I am not sure, where you got your info on Buddha´s teaching, but I have never heard that Buddha would say that it is better to not exist. Existence and non-existence are just two extremes. Buddha did not show a path into non-existence, he showed the path beyond existence, but this state cannot be pointed to as non-existence, since it has presence. It is however beyond limits of minds conditioning and judgement. It is our own mind that pinpoints things as real, existent, non-existent etc. So since it cannot be pinned down or shown it cannot be spoken of existent either.
I think Schopenhaur said it best:
...we must banish the dark impression of that nothingness which we discern behind all virtue and holiness as their final goal, and which we fear as children fear the dark ; we must not even evade it like the Indians, through myths and meaningless words, such as reabsorption in Brahma or the Nirvana of the Buddhists. Rather do we freely acknowledge that what remains after the entire abolition of will (to live) is for all those who are still full of will certainly nothing ; but, conversely, to those in whom the will has turned and has denied itself, this our world, which is so real, with all its suns and milky-ways -- is nothing.
-Arthur Schopenhaur, The World as Will & Idea Book 4, chapter 71.
'Nothing', of course, is only a concept while Nirvana is an experience and I will take it for granted that no one present here has experienced it. Buddha seemed to be only capable of describing it in negatives: timeless, spaceless, changless, selfless, causeless. Whatever Nirvana is, it is clearly the absence of anything that most people would define as existent since all that we know of as existent is bound up with causality i.e. space-time (even dimensionless concepts require a brain to conceive them). What do we call that which does not exist in space-time? Nothing. We say that it does not exist.
But let us not get entangled in semantics. My point is that Buddha rejected human existence, even all that we could consider alive, as an abberation to be annihilated (and as a side thought, I wonder, if he lived today, would he be at all concerned over the real possibility of a nuclear war killing every living thing on this planet. The end of all life: would this not necessarily be the be the end of all suffering as well? A shortcut to Nirvana?).
Dhyanas are in fact considered just a state of calm a focused mind, they are in no way a goal of buddhist meditation. Being attached to dhyana is no different to being attached to sex.

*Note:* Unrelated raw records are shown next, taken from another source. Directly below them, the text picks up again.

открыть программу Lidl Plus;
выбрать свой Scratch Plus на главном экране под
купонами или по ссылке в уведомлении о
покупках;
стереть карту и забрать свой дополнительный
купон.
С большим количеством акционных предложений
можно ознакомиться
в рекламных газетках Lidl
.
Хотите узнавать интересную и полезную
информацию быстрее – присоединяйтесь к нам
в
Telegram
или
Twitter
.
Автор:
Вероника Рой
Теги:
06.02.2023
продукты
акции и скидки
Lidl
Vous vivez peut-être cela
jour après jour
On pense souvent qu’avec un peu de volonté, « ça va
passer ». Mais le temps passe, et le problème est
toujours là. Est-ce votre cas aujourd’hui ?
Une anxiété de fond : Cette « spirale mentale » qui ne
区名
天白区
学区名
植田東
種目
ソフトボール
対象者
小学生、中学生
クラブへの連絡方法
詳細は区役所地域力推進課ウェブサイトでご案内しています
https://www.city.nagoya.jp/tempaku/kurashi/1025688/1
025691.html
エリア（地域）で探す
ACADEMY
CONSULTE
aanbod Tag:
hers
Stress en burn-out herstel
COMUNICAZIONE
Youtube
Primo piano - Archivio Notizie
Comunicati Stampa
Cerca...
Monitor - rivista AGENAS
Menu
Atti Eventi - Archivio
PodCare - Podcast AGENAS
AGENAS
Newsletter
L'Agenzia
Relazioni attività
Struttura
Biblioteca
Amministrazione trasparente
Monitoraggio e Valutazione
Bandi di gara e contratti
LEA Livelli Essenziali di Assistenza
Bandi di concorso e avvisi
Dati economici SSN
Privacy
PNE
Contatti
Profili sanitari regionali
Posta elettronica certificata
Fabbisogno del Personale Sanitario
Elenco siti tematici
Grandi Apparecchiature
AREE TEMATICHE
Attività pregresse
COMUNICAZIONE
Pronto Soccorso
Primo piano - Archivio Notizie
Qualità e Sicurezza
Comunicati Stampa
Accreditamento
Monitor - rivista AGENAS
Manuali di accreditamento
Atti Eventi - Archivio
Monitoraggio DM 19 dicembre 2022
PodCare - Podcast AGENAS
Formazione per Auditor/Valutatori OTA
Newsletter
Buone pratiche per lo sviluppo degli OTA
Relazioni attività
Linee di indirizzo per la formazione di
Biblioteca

Since Buddha is by deifinition (his own) someone who is free from all bondage, how could he choose one object of bondage over the other?
Interesting... but then to appreciate an experience is not quite the same as being attached to it. I can appreciate a sunny day without wishing that the sun to always shine. So Buddha indulged in meditation, but was not attached to it.
At last to the topic, Fresco is no saviour, I assure you. His idea of Venus project contains several assumptions that operate with forcing ideas upon human beings - should the project be brought to the full scale. One of them is the idea that humanity will have to abandon the old cities. Why would people do that? Ok maybe some people will find it nice to live in sterile and uniform apartment complexes that Fresco´s project proposes (I doubt that there would be many of those), but what about people who like where they live and like the place they call home. Would Venus project move them by force? Another idea of his is that people should abandon their religious afiliations, including showing the outward signs of their religion.
Well, I am by no means an expert on Fresco (so forgive me if I am wrong) but I have never heard him even imply that anyone should be forced to move into his cities or abandon their religion. He simply seems to assume that any sane person would prefer to live in his cities rather than some dirty, crime-ridden inner city ghetto (which is why he has such appeal to the poor). As for religion, since it is only an opiate that dulls the pain of poverty and boredom, I think Fresco just reasons that the various religions will loose their following once poverty and drudgery have been eliminated (something I personally doubt).
I am not sure everybody will like that. You know overall Venus project seems to me to be good old Marx and Engels minus the revolution.
All forms of communism presume that there will be workers. And for there to be workers there must be work to be done. I see Fresco's vision as being much closer to aristocracy than communism. In an aristocracy the elite work to better themselves while the slaves and/or serfs do all the necessary drudgery to keep everyone fed, clothed, and housed. The only difference in Fresco's version is that the 'slaves' are mechanical, cannot suffer, and do not require rest.
One of the warning signs should be that whenever somebody tries to publicly criticize Venus project, there is a host of people who will use ad hominem and other "debate" techniques in orther to silence the criticism.
Ad hominem attacks belie a weak intellect, not necessarily a weak position. In other words, just because some people use weak arguments to defend Fresco doesn't mean Fresco is wrong. It just means that some of his fans need to study rhetoric.